As schooling is required to maximise catches, male fish are released to ensure that population numbers are large enough for schooling to occur. There has been no further evidence of carp spawning in Lake Cresent since 1996/97.
Another component of Tasmania's Carp Eradication Program is the processing and interpretation of otoliths (ear bones of fish). The deposition of calcium and protein at regular intervals allows the age of fish to be determined and this work has been invaluable in understanding population structure, growth rate and reproductive success. The results are being used to develop management techniques for carp.

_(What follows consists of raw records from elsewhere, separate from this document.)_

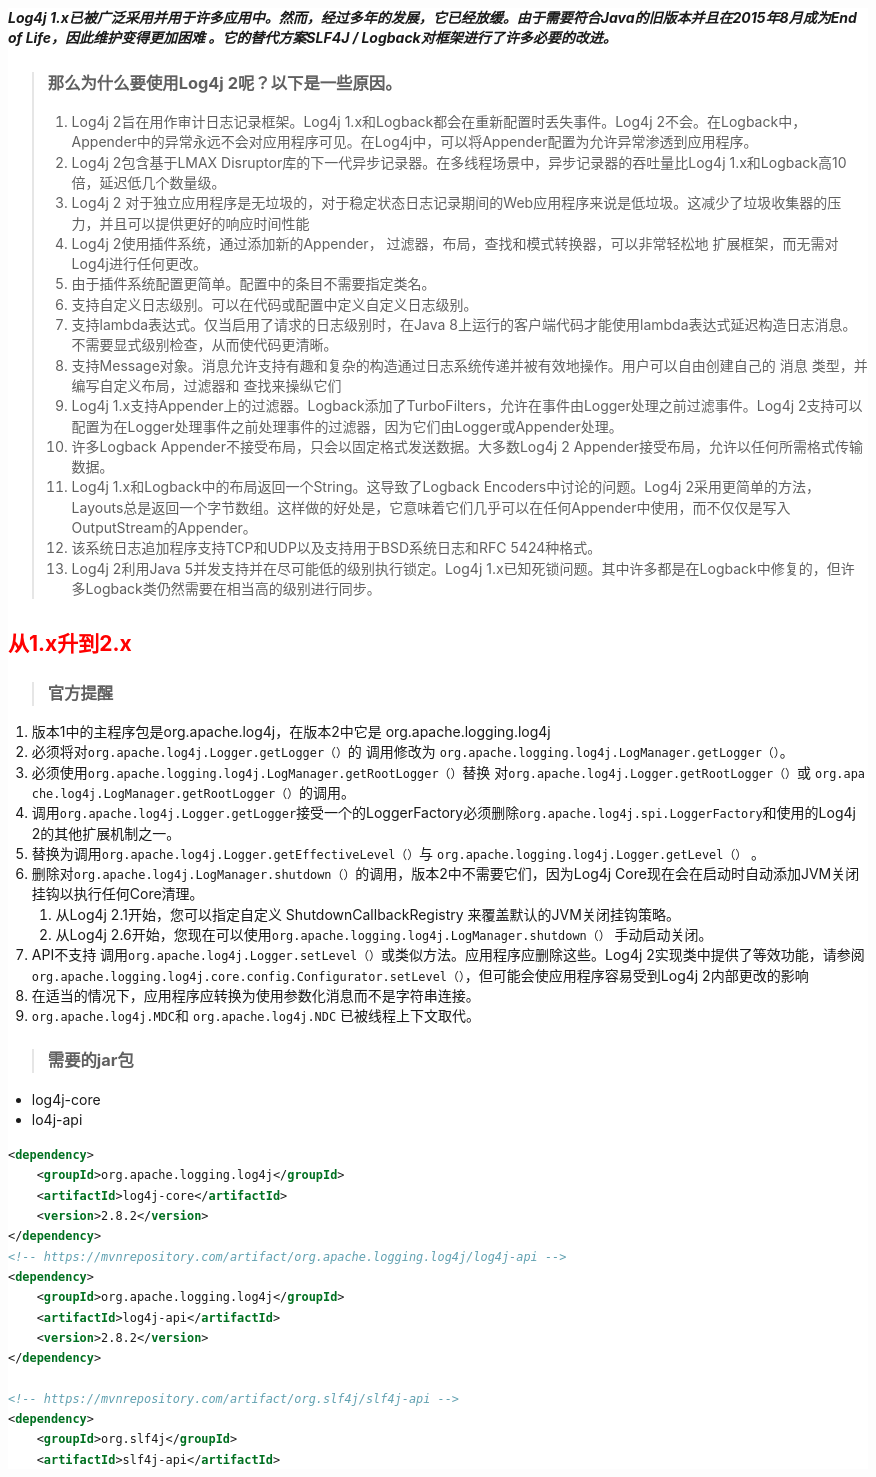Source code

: ##### Log4j 1.x已被广泛采用并用于许多应用中。然而，经过多年的发展，它已经放缓。由于需要符合Java的旧版本并且在2015年8月成为End of Life，因此维护变得更加困难 。它的替代方案SLF4J / Logback对框架进行了许多必要的改进。
>### 那么为什么要使用Log4j 2呢？以下是一些原因。
>1. Log4j 2旨在用作审计日志记录框架。Log4j 1.x和Logback都会在重新配置时丢失事件。Log4j 2不会。在Logback中，Appender中的异常永远不会对应用程序可见。在Log4j中，可以将Appender配置为允许异常渗透到应用程序。
>2. Log4j 2包含基于LMAX Disruptor库的下一代异步记录器。在多线程场景中，异步记录器的吞吐量比Log4j 1.x和Logback高10倍，延迟低几个数量级。
>3. Log4j 2 对于独立应用程序是无垃圾的，对于稳定状态日志记录期间的Web应用程序来说是低垃圾。这减少了垃圾收集器的压力，并且可以提供更好的响应时间性能
>4. Log4j 2使用插件系统，通过添加新的Appender， 过滤器，布局，查找和模式转换器，可以非常轻松地 扩展框架，而无需对Log4j进行任何更改。
>5. 由于插件系统配置更简单。配置中的条目不需要指定类名。
>6. 支持自定义日志级别。可以在代码或配置中定义自定义日志级别。
>7. 支持lambda表达式。仅当启用了请求的日志级别时，在Java 8上运行的客户端代码才能使用lambda表达式延迟构造日志消息。不需要显式级别检查，从而使代码更清晰。
>8. 支持Message对象。消息允许支持有趣和复杂的构造通过日志系统传递并被有效地操作。用户可以自由创建自己的 消息 类型，并编写自定义布局，过滤器和 查找来操纵它们
>9. Log4j 1.x支持Appender上的过滤器。Logback添加了TurboFilters，允许在事件由Logger处理之前过滤事件。Log4j 2支持可以配置为在Logger处理事件之前处理事件的过滤器，因为它们由Logger或Appender处理。
>10. 许多Logback Appender不接受布局，只会以固定格式发送数据。大多数Log4j 2 Appender接受布局，允许以任何所需格式传输数据。
>11. Log4j 1.x和Logback中的布局返回一个String。这导致了Logback Encoders中讨论的问题。Log4j 2采用更简单的方法，Layouts总是返回一个字节数组。这样做的好处是，它意味着它们几乎可以在任何Appender中使用，而不仅仅是写入OutputStream的Appender。
>12. 该系统日志追加程序支持TCP和UDP以及支持用于BSD系统日志和RFC 5424种格式。
>13. Log4j 2利用Java 5并发支持并在尽可能低的级别执行锁定。Log4j 1.x已知死锁问题。其中许多都是在Logback中修复的，但许多Logback类仍然需要在相当高的级别进行同步。


## <font color="red">从1.x升到2.x</font>
> ### 官方提醒
1. 版本1中的主程序包是org.apache.log4j，在版本2中它是 org.apache.logging.log4j
2. 必须将对`org.apache.log4j.Logger.getLogger（）`的 调用修改为 `org.apache.logging.log4j.LogManager.getLogger（）`。
3. 必须使用`org.apache.logging.log4j.LogManager.getRootLogger（）`替换 对`org.apache.log4j.Logger.getRootLogger（）`或 `org.apache.log4j.LogManager.getRootLogger（）`的调用。
4. 调用`org.apache.log4j.Logger.getLogger`接受一个的LoggerFactory必须删除`org.apache.log4j.spi.LoggerFactory`和使用的Log4j 2的其他扩展机制之一。
5. 替换为调用`org.apache.log4j.Logger.getEffectiveLevel（）`与 `org.apache.logging.log4j.Logger.getLevel（）` 。
6. 删除对`org.apache.log4j.LogManager.shutdown（）`的调用，版本2中不需要它们，因为Log4j Core现在会在启动时自动添加JVM关闭挂钩以执行任何Core清理。
	1. 从Log4j 2.1开始，您可以指定自定义 ShutdownCallbackRegistry 来覆盖默认的JVM关闭挂钩策略。
	2. 从Log4j 2.6开始，您现在可以使用`org.apache.logging.log4j.LogManager.shutdown（）` 手动启动关闭。
7. API不支持 调用`org.apache.log4j.Logger.setLevel（）`或类似方法。应用程序应删除这些。Log4j 2实现类中提供了等效功能，请参阅`org.apache.logging.log4j.core.config.Configurator.setLevel（）`，但可能会使应用程序容易受到Log4j 2内部更改的影响
8. 在适当的情况下，应用程序应转换为使用参数化消息而不是字符串连接。
9. `org.apache.log4j.MDC`和 `org.apache.log4j.NDC` 已被线程上下文取代。



>### 需要的jar包
- log4j-core
- lo4j-api
```XML
<dependency>
	<groupId>org.apache.logging.log4j</groupId>
	<artifactId>log4j-core</artifactId>
	<version>2.8.2</version>
</dependency>
<!-- https://mvnrepository.com/artifact/org.apache.logging.log4j/log4j-api -->
<dependency>
	<groupId>org.apache.logging.log4j</groupId>
	<artifactId>log4j-api</artifactId>
	<version>2.8.2</version>
</dependency>

<!-- https://mvnrepository.com/artifact/org.slf4j/slf4j-api -->
<dependency>
	<groupId>org.slf4j</groupId>
	<artifactId>slf4j-api</artifactId>
```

Other states have artificially increased the value of carp to encourage greater exploitation of carp populations, and thus help in the reduction of their numbers. NSW Fisheries has developed a Carp Action Plan that includes mechanisms for assessment and reduction programs. Programs in place include live export, use of carp as liquid fertiliser and use of carp skins in the leather trade (NSW Fisheries 2001).
- Since 1996, action plans for the conservation of native frogs and waterbird have been developed and are being implemented.
- Common responses to restore and protect native fish populations include the construction of fishways and the restocking of native fish. Additional research is required into designing fishways, as many current designs are ineffective. Unless carefully managed, the restocking of native fish can have adverse impacts including loss of genetic diversity, introduction of disease to wild populations and overstocking. A healthy habitat and environment for native fish is essential for the long-term success of fish-stocking programs.
- Various national, state and local programs to protect and improve riparian zones and habitats have been initiated, and some initial successes have been recorded. However, in comparison to the total areas of degraded riparian zones, overall improvements are minor.
- Wetlands can be protected through a number of international treaties such as Ramsar, CAMBA and JAMBA. Since 1996 there have been another 13 wetlands listed under the Ramsar Convention. Two states have developed wetland protection policies and many other states and territories are in the progress of developing similar policies.
- The environmental water requirements of groundwater-dependent ecosystems are poorly understood and are generally not considered when determining the sustainable yield and allocation of an aquifer. More research is needed into groundwater-dependent ecosystems.
- Environmental water allocations for surface aquatic ecosystems are gradually being developed for all regulated river systems in Australia. However, as of June 2000 only 13% of regulated river systems had operational environmental water allocations. Environmental water allocations must also consider the timing of the delivery of the environmental flows as well as the volume.
- Most states and territories now have legislative mechanisms for the protection of riparian zones and threatened aquatic species, and the provision of environmental flows. The new Commonwealth environmental legislation Environment Protection and Biodiversity Conservation Act 1999 provides additional protection for threatened aquatic species and Ramsar-listed wetlands from activities on public and private land.
- Some pest management programs have been very successful; however, these successful programs have focused on pests in specific areas rather than the large-scale eradication of introduced species on a national scale.